Her forehead wrinkles in panic as she screams, "Get away from the building!" and herds her sons, Aldais, 12, and Jeanpeer, 11, away from the brick wall in Pisco, Peru.

Guerra, her husband and two sons now sleep in a tent on the street. They're still wearing the clothes they wore Aug. 15 when an 8.0-magnitude earthquake destroyed their rented apartment in Pisco.

The tremors that jolt residents of Pisco two to three times a day have left many paralyzed with fear.

"I'm scared to death," says Justiana Ramoz, 76. "Every little thing frightens me."

Ramoz climbs over the cement rubble that once stood as the front wall of her home.

With tears streaming down her cheeks, she walks through the vacant dwelling and gestures toward the ceiling beams that hover just above the bedroom floor.

"All eight of my children were born here," she says.

Like Guerra, Ramoz now sleeps on the street outside her home. Ramoz' children live in the area, but rather than stay with them, she sleeps outside her home to protect her property.

Though residents of Pisco and the surrounding areas affected by the earthquake are still fearful of tremors and looters, International Mission Board missionary Wayne Brinkley says a sense of calm has overcome the chaos.

"They still want people to help," Brinkley says, "but they're pooling together their resources, and they're starting to help themselves."
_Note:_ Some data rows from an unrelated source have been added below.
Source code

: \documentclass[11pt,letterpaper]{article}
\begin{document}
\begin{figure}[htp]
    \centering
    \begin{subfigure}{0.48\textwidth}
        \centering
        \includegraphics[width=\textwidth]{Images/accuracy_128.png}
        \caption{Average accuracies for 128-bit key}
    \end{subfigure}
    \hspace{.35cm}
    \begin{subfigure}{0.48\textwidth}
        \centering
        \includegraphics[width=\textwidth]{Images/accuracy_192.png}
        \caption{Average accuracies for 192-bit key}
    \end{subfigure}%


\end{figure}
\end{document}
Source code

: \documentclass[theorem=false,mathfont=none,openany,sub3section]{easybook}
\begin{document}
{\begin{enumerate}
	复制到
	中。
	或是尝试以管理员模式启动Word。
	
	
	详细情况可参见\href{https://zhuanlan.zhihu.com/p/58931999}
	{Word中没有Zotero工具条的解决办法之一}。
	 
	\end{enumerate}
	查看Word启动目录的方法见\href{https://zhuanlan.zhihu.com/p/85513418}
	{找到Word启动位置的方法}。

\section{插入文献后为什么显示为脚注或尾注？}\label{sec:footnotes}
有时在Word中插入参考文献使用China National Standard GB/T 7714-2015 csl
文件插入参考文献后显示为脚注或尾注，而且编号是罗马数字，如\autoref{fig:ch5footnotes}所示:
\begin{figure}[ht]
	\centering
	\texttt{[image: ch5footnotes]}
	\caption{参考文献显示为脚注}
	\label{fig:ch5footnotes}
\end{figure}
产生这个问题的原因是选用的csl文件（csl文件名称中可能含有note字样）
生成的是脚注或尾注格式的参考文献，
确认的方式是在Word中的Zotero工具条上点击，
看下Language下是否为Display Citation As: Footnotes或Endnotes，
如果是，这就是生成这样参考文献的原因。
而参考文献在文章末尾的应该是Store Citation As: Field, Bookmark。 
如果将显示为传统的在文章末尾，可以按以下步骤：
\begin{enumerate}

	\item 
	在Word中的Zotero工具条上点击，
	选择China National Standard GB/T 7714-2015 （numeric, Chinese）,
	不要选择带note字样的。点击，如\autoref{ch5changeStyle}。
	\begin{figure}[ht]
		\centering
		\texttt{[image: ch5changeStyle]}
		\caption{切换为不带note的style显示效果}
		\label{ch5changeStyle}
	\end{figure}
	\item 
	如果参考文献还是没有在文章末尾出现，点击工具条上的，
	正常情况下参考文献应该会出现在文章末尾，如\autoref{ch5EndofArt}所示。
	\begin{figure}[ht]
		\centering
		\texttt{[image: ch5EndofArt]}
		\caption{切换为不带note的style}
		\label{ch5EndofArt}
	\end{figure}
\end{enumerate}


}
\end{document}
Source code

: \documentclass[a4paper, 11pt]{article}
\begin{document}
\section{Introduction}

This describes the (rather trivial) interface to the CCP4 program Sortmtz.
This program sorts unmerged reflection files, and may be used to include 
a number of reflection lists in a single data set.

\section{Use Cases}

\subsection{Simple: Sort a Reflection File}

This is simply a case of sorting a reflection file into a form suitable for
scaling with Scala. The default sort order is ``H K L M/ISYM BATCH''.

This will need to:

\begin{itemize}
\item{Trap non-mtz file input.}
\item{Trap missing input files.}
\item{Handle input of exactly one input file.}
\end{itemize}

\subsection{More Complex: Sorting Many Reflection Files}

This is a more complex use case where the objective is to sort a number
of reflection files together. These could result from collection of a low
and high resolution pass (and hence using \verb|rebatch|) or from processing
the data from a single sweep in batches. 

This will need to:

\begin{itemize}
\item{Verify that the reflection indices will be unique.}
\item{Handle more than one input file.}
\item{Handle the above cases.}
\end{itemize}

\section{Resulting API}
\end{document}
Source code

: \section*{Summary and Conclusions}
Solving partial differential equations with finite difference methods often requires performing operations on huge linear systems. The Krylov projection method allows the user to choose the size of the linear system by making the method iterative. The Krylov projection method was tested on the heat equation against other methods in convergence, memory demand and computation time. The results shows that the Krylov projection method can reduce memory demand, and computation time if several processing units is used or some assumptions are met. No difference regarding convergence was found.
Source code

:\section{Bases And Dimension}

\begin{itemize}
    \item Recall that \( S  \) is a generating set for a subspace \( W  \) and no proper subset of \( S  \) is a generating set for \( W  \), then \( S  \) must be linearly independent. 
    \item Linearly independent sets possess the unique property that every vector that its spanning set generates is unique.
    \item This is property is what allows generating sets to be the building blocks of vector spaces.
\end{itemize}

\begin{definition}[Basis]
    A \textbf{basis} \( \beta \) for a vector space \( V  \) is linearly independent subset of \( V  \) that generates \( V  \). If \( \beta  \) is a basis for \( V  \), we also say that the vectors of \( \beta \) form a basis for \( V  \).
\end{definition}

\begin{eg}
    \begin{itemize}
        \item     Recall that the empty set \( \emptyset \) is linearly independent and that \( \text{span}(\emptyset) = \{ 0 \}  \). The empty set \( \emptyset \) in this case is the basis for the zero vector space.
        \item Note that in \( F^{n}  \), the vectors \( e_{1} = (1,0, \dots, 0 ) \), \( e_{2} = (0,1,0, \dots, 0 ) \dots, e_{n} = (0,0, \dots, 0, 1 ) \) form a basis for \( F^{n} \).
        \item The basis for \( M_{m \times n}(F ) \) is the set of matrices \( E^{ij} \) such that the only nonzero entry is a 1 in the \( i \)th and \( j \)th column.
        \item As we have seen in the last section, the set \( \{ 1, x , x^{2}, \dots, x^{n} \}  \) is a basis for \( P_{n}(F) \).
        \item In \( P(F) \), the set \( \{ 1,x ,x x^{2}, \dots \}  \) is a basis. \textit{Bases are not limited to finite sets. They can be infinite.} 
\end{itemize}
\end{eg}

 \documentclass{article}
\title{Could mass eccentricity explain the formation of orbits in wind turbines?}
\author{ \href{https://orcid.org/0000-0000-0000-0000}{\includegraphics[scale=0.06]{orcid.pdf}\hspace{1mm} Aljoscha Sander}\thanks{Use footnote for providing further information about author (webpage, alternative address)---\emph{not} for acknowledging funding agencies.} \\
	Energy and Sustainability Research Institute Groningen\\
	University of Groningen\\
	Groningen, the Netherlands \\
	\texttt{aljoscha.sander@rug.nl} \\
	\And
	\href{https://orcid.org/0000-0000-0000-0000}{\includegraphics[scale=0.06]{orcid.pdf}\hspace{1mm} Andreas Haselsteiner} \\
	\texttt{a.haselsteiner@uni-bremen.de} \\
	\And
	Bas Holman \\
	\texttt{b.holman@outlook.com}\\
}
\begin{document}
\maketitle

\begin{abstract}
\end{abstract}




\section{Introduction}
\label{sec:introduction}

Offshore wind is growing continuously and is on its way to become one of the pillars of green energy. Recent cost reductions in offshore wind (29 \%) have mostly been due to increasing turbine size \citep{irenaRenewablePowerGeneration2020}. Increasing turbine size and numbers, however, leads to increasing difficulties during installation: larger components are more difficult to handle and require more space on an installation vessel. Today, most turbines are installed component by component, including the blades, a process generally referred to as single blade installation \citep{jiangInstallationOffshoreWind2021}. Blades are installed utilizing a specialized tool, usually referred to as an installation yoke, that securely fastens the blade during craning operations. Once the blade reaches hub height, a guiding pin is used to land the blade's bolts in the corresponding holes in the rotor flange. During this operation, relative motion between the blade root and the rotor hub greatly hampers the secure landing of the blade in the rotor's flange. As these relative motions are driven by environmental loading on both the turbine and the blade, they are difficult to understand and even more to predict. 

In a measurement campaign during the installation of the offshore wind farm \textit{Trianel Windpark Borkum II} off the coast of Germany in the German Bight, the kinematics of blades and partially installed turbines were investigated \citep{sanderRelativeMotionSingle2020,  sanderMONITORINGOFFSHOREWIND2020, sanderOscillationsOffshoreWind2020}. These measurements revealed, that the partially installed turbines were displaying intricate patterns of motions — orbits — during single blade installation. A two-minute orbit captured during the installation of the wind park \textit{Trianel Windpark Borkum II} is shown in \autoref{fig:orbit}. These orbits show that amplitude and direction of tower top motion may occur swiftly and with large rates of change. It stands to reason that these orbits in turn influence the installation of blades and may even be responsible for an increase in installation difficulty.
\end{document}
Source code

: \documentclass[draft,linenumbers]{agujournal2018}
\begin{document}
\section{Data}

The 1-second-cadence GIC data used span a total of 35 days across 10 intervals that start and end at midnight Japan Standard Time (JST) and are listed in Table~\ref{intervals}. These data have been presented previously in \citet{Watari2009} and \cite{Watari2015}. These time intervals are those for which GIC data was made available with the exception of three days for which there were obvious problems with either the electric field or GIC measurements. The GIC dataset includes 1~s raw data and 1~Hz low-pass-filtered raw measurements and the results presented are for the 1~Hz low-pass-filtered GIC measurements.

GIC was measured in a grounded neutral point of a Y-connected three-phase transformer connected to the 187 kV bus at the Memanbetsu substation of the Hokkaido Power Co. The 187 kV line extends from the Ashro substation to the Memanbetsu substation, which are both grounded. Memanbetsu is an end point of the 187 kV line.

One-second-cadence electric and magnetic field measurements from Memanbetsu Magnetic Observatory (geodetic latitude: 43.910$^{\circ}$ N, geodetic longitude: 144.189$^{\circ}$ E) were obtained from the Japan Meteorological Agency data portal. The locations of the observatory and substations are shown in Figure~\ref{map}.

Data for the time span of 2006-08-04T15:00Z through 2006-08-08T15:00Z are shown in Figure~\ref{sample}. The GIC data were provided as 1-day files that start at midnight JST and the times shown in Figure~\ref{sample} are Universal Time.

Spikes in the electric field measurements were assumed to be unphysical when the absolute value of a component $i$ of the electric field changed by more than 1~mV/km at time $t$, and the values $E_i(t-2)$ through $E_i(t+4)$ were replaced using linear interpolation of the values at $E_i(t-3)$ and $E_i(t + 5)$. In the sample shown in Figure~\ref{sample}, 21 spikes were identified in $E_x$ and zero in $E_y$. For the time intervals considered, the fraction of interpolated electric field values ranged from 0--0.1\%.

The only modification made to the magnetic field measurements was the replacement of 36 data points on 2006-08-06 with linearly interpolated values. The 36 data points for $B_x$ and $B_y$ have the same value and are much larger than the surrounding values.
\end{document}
In Los Pollitos, a community just outside Ica, Peru, neighbors gather around a pot of spaghetti. A young woman sits on a stool with the pot at her feet, mixing the pasta with her hands. People contribute what few soles (coins) they can to help provide meals for their community.

Similarly, Brinkley plans to distribute food to four "community kitchens" that will, in turn, ensure the 300 families in Los Pollitos are given food.

A preliminary relief team is stationed in Ica, Peru, to assess the needs of surrounding areas and bring relief to smaller communities like Los Pollitos that have not received government aid.